Kiri Sosial membuka ruang bagi kawan-kawan yang ingin berkontribusi pada Kirisosial.blog. Kami menerima kontribusi dalam bentuk artikel terjemahan yang memuat tentang inspirasi gerakan yang partisipatif atau tentang inspirasi persatuan. Silahkan kirim terjemahan anda melalui inbox FB atau kirim melalui kirisosial@gmail.com. Terimakasih

KONDISI YANG MENYEBABKAN PEMOGOKAN UMUM DI BRASIL

Persatuan dan Pemogokan Umum
Roberto Véras de Oliveira 10 May 2017

Aksi mogok di Belo Horizonte, kota ke empat terbesar di Brazil

Pada tanggal 28 April, Brazil menjadi saksi terjadinya pemogokan umum terbesar sepanjang sejarah. Lalu, apa yang berubah setelah pemogokan? Bagaimana kelanjutan perlawananan terhadap pemerintahan Temer?

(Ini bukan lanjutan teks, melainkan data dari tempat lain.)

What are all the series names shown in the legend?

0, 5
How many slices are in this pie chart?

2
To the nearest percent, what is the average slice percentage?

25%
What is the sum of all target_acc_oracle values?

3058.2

Pemogokan umum yang terjadi tanggal 28 April 2017 lalu terjadi 11 tahun paska pemogokan umum pertama. Selama kurun waktu tersebut, gerakan buruh secara aktif telah mewarnai sejarah perkembangan Brazil. Setelah dua dekade dibawah belenggu kediktatoran (1964-1985), dengan segala penganiayaannya, gerakan buruh memiliki peran yang menonjol dalam pembangunan proses demokratisasi dan keberhasilannya dalam memasukan isu-isu kesejahteraan sosial ke dalam undang-undang dasar yang direvisi tahun 1988. Diantara tahun 1983 hingga 1996, serikat-serikat buruh Brazil telah mengadakan enam kali pemogokan umum. 

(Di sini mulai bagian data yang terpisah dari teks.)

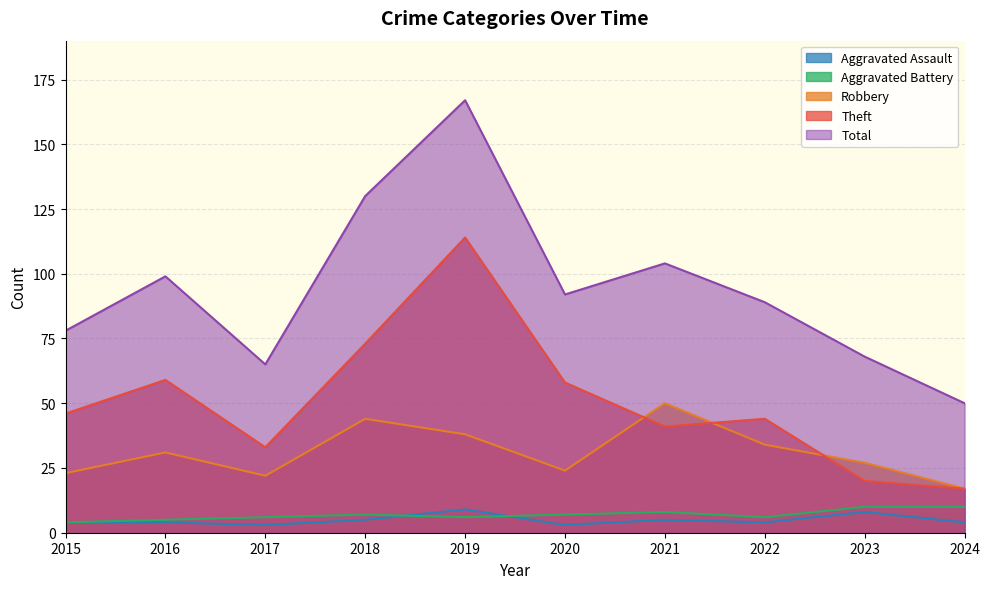

In Robbery, how many points are higher than both neighbors (excluding endpoints)?

3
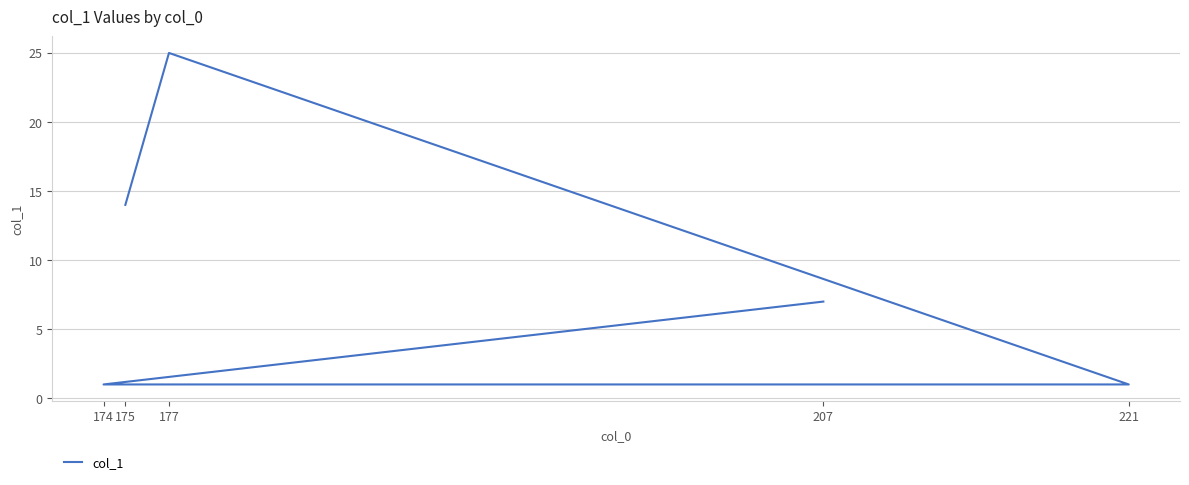

Rank the categories by value from highest to lowest.

177, 175, 207, 174, 221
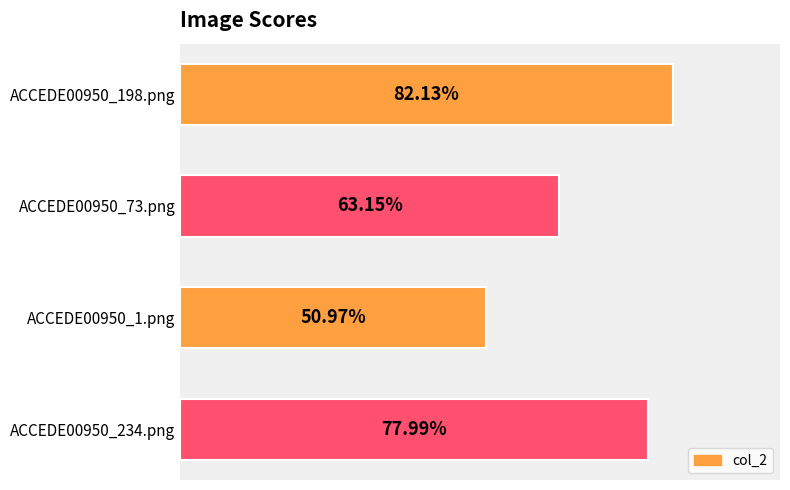

What is the minimum value shown in the chart?

0.5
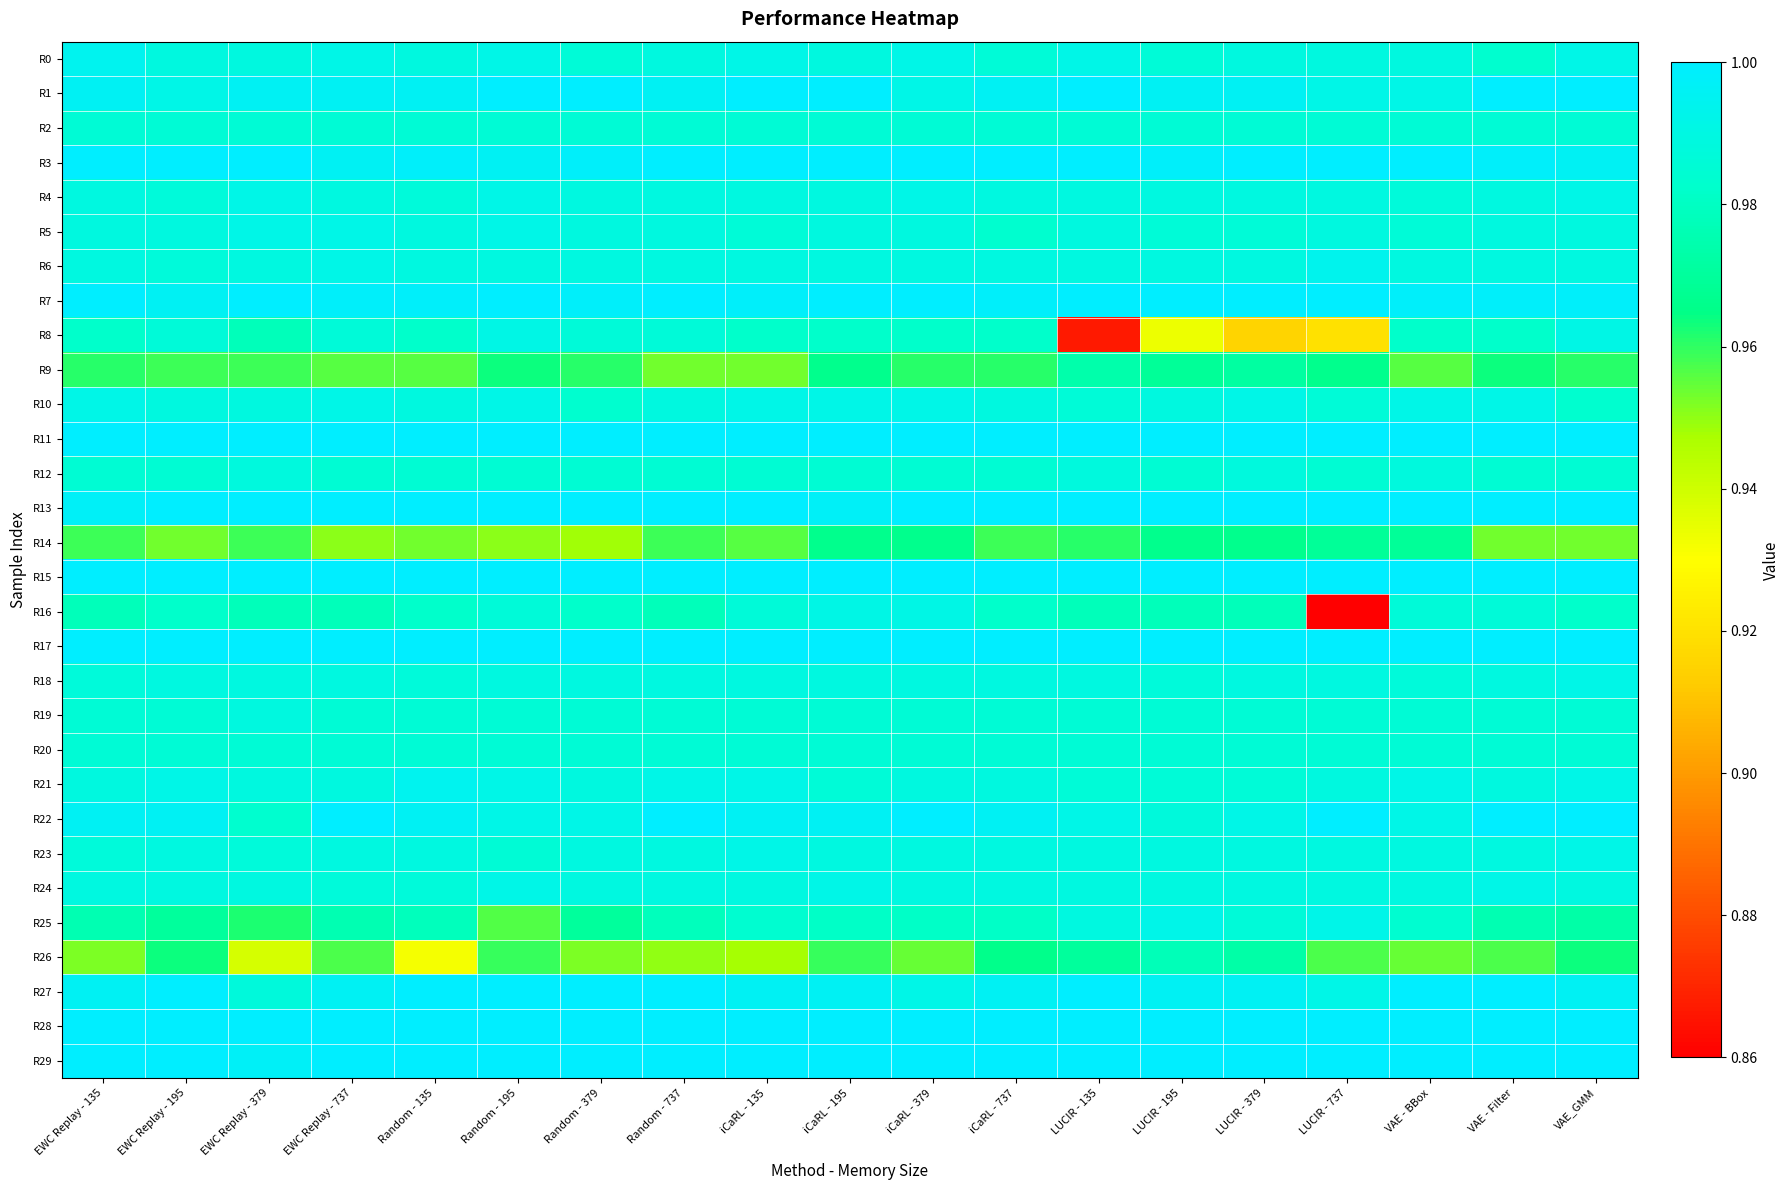

Which label corresponds to the smallest value in the chart?

LUCIR - 737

Sejak awal, sudah terdapat dua model gerakan yang berbeda; yang pertama diwakili oleh Unified Workers' Central (CUT), yang terbentuk tahun 1983, pewaris "new unionism”—gerakan persatuan buruh yang muncul di tahun 1970—dan berafiliasi pada Partai Buruh (PT); kelompok satunya direpresentasikan National Conference of the Working Class (CONCLAT), yang dibentuk di tahun yang sama dengan dukungan sector-sektor pekerja yang terkait dengan konfederasi yang tergabung dalam CONCLAT, dan mengubah namanya di tahun 1986 menjadi General Confederation of Workers (CGT). Beberapa tahun kemudian, di tahun 1991, sebuah faksi dalam CGT membentuk Union Force (FS), yang mendukung pemandangan pragmatis neoliberal.



Aksi mogok di kota Salvador

Di tahun 1990, pemerintahan Fernando Collor de Mello dan Fenando Henrique Cardoso menerapkan program-program neoliberal pada kebijakan-kebijakan makro ekonomi yang menghambat terciptanya lapangan kerja baru: privatisasi, divestasi kepemilikian perusahaan jasa nasional, kebijakan pro pengusaha, anti kebebasan berserikat, dan lainnya. Dihadapi oleh resiko kenaikan jumlah pengangguran, informalitas pasar tenaga kerja, dan pemotongan upah, membuat para serikat buruh mengambil sikap defensif. Sampai batas yang maksimal, mereka sanggup memperjuangkan tuntutan-tuntutan buruh, tapi gagal memperlihatkan kepemimpinan politik yang menjadi karakter di masa lalu.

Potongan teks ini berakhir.